Can planting a tree tackle climate change?
IPCC info bites
Like all living plants, trees remove carbon dioxide from the atmosphere through the process of photosynthesis. Restoring and preventing further loss of native forests is therefore essential for combating climate change. It reduces human vulnerability to climate change by providing shade and cooling, reduces air pollution, stores carbon, builds natural systems resilience, prevents erosion and reduces flood risk by slowing water flow and supports biodiversity.
However, it is important to remember, just because a tree can grow somewhere, it does not mean that it should. Planting trees in historically unforested areas (grasslands, shrublands, savannas, some peatlands) can reduce biodiversity and increase the risks of damage from climate change. Planting trees in low rainfall areas can for example cause reductions in stream flow and groundwater. Swapping grassy ecosystems for forests may contribute to warming, as forests absorb more warmth than grasslands.

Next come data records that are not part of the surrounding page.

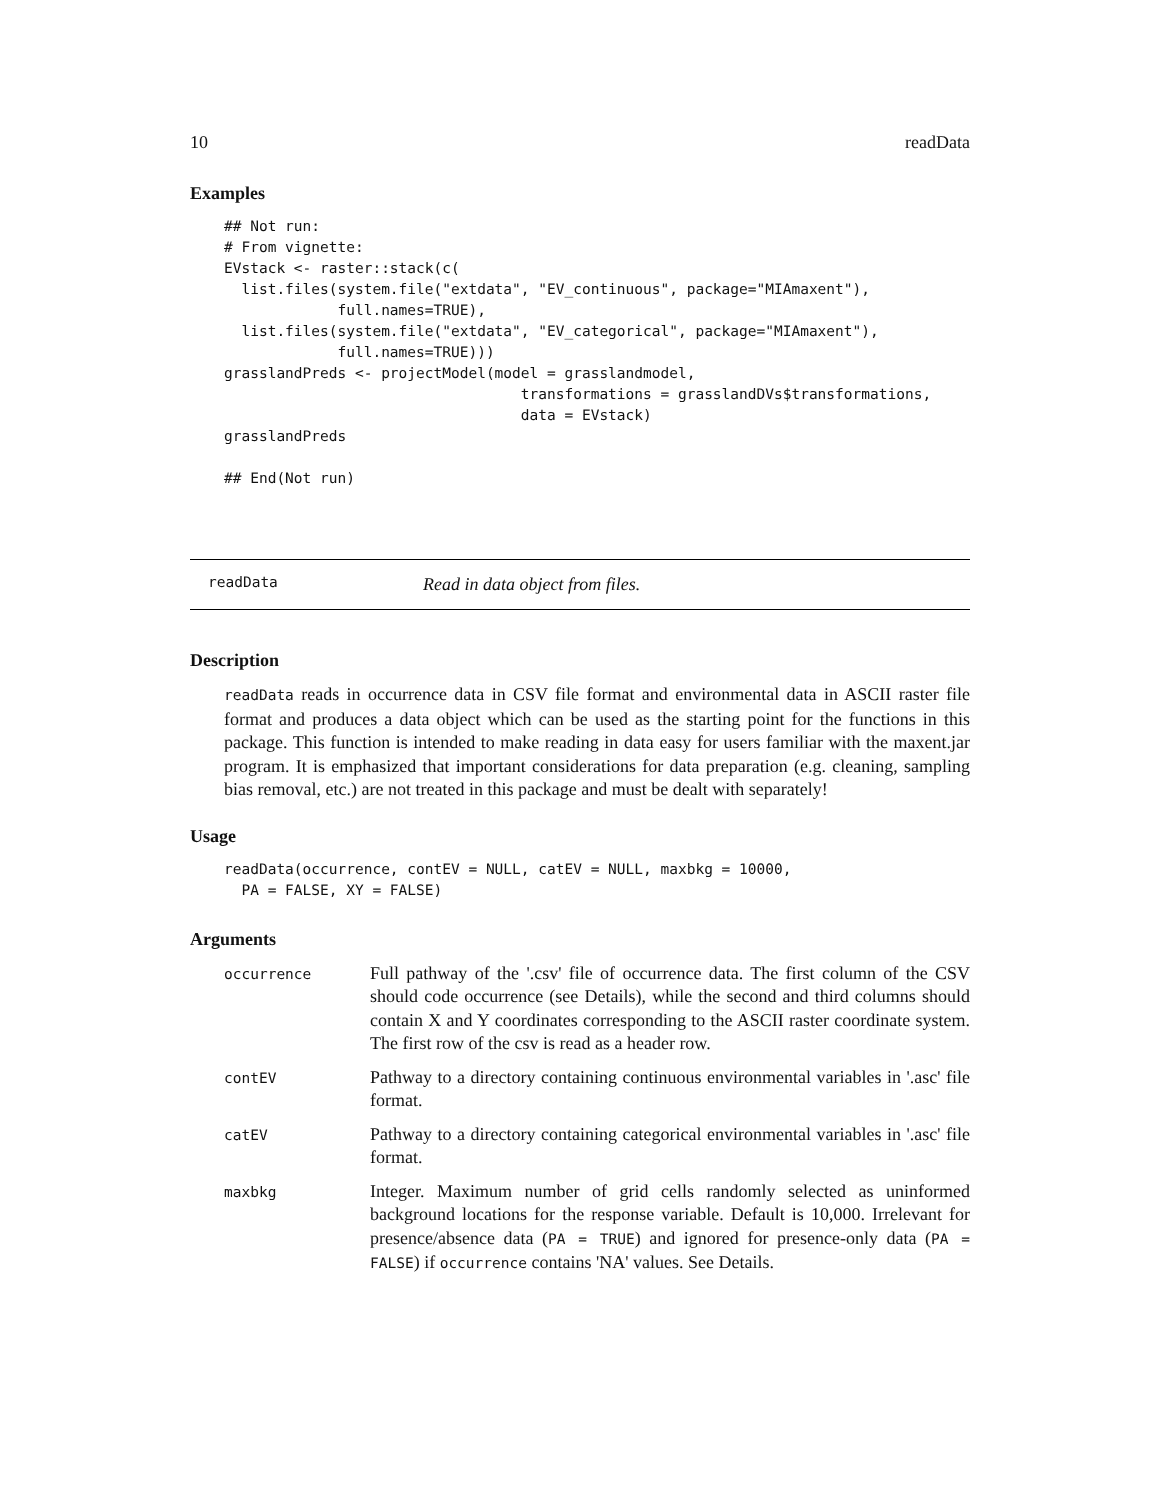10 readData
Examples
## Not run:
# From vignette:
EVstack <- raster::stack(c(
  list.files(system.file("extdata", "EV_continuous", package="MIAmaxent"),
             full.names=TRUE),
  list.files(system.file("extdata", "EV_categorical", package="MIAmaxent"),
             full.names=TRUE)))
grasslandPreds <- projectModel(model = grasslandmodel,
                                  transformations = grasslandDVs$transformations,
                                  data = EVstack)
grasslandPreds

## End(Not run)
readData Read in data object from files.
Description
readData reads in occurrence data in CSV file format and environmental data in ASCII raster file format and produces a data object which can be used as the starting point for the functions in this package. This function is intended to make reading in data easy for users familiar with the maxent.jar program. It is emphasized that important considerations for data preparation (e.g. cleaning, sampling bias removal, etc.) are not treated in this package and must be dealt with separately!
Usage
readData(occurrence, contEV = NULL, catEV = NULL, maxbkg = 10000,
  PA = FALSE, XY = FALSE)
Arguments
| occurrence | Full pathway of the '.csv' file of occurrence data. The first column of the CSV should code occurrence (see Details), while the second and third columns should contain X and Y coordinates corresponding to the ASCII raster coordinate system. The first row of the csv is read as a header row. |
| contEV | Pathway to a directory containing continuous environmental variables in '.asc' file format. |
| catEV | Pathway to a directory containing categorical environmental variables in '.asc' file format. |
| maxbkg | Integer. Maximum number of grid cells randomly selected as uninformed background locations for the response variable. Default is 10,000. Irrelevant for presence/absence data ( PA = TRUE ) and ignored for presence-only data ( PA = FALSE ) if occurrence contains 'NA' values. See Details. |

It is therefore essential to target tree planting to the appropriate locations and use appropriate species. Instead of planting trees everywhere, focus on ecosystem restoration. For example, in restoring tropical grassy ecosystems, we can look at actions that cut down trees, enhance grass regrowth, and restore natural fire regimes. We have then a much better chance of both enhancing carbon capture and reducing some of the harmful effects of climate change.
Is climate change increasing wildfires?
Human-caused climate change increases wildfire by intensifying its principal driving factor – heat. The heat of climate change dries out vegetation and accelerates burning. Analyses show that human-caused climate change has driven the increases in burned area in the forests of western North America. Across the western U.S., the higher temperatures of human-caused climate change doubled burned area from 1984 to 2015, compared with what would have burned without climate change. The additional area burned, 4.9 million hectares, is greater than the land area of Switzerland.
About the World Climate Report
The Intergovernmental Panel on Climate Change (IPCC) is the United Nations body for assessing the science related to climate change. In their latest report, published in late February, scientists outline the state of scientific, technical and socio-economic knowledge on climate change, its impacts and future risks, and options for reducing the rate at which climate change is taking place. One of the report’s main authors is Prof. Dr. Wolfgang Kiessling, head of the Chair of Palaeontology.